_Aim:_ Reproduce every one of the records below character for character, leaving the pictures out of your copy.

_Information provided:_

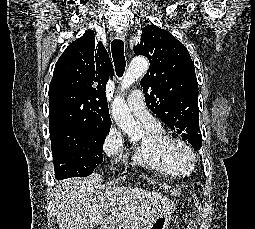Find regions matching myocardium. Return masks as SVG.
I'll return each instance as SVG.
<instances>
[{
  "instance_id": "myocardium-1",
  "label": "myocardium",
  "mask_w": 255,
  "mask_h": 229,
  "mask_svg": "<svg viewBox=\"0 0 255 229\" xmlns=\"http://www.w3.org/2000/svg\"><path fill=\"white\" fill-rule=\"evenodd\" d=\"M179 147L186 153V158L184 160H176L173 156V148ZM158 152L171 163L178 166H187L193 169V165L196 160V154L193 148L183 139L166 136L165 138L159 140L157 143Z\"/></svg>"
}]
</instances>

_Exercise result:_
Find regions matching myocardium. Return masks as SVG.
I'll return each instance as SVG.
<instances>
[{
  "instance_id": "myocardium-1",
  "label": "myocardium",
  "mask_w": 255,
  "mask_h": 229,
  "mask_svg": "<svg viewBox=\"0 0 255 229\" xmlns=\"http://www.w3.org/2000/svg\"><path fill=\"white\" fill-rule=\"evenodd\" d=\"M179 147L186 153V158L184 160H176L173 156V148ZM158 152L171 163L178 166H187L193 169V165L196 160V154L193 148L183 139L166 136L165 138L159 140L157 143Z\"/></svg>"
}]
</instances>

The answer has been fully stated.